» Task details:
Please pull out each line in the items below that contains the string "value".

== Source material

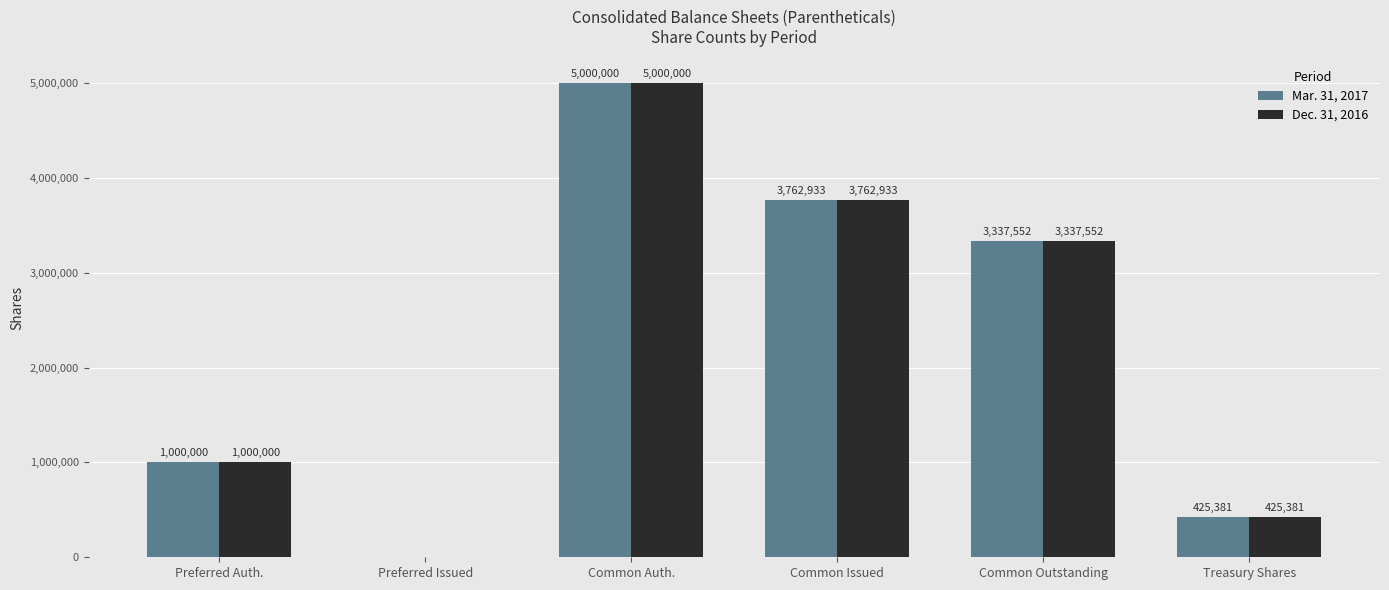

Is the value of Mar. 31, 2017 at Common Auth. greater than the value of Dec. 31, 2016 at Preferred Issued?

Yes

====
== Source material

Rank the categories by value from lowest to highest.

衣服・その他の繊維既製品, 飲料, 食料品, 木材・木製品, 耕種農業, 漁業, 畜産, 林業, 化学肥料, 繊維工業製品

====
== Source material

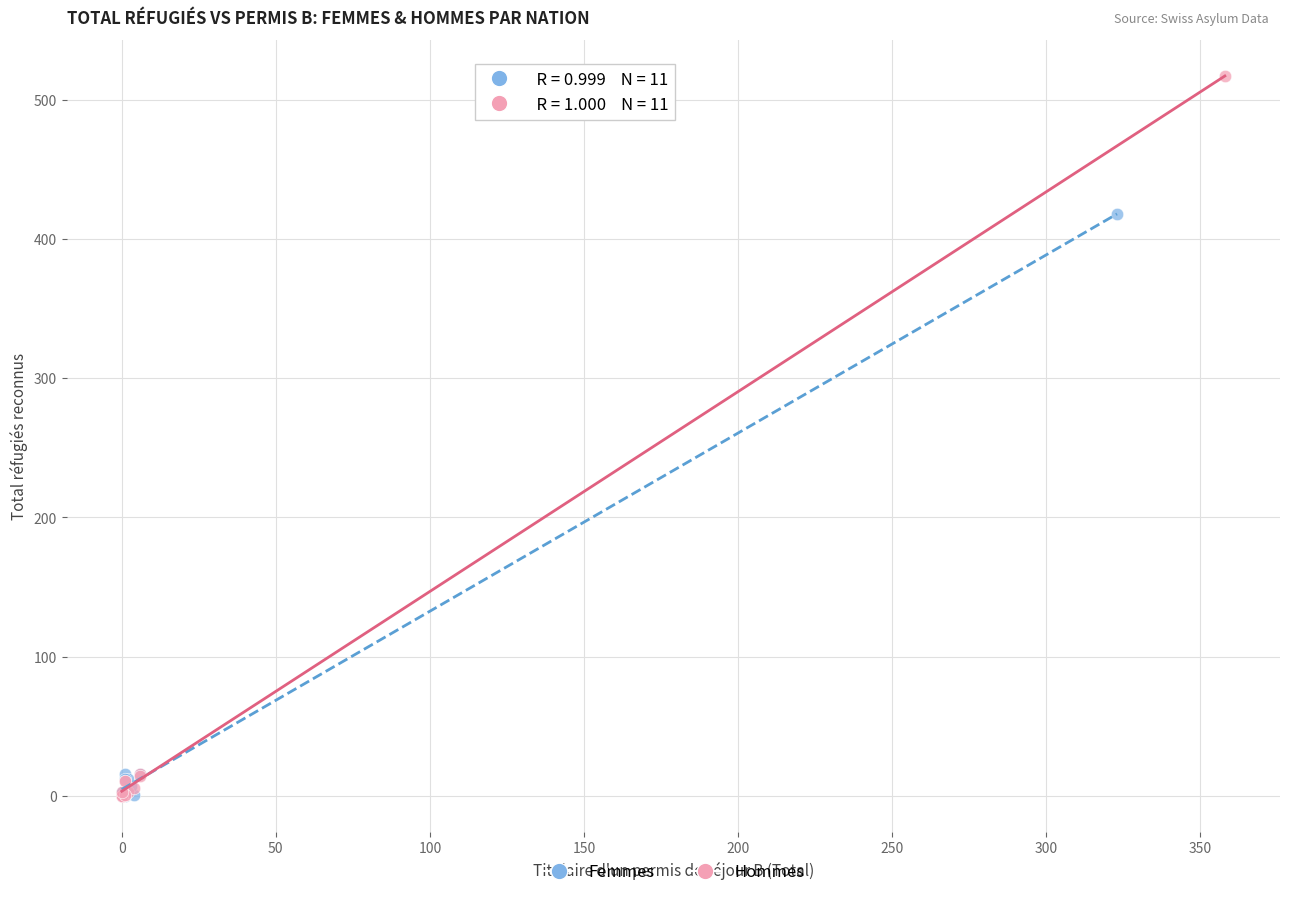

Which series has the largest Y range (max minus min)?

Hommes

====

» Answer below:
Is the value of Mar. 31, 2017 at Common Auth. greater than the value of Dec. 31, 2016 at Preferred Issued?
Rank the categories by value from lowest to highest.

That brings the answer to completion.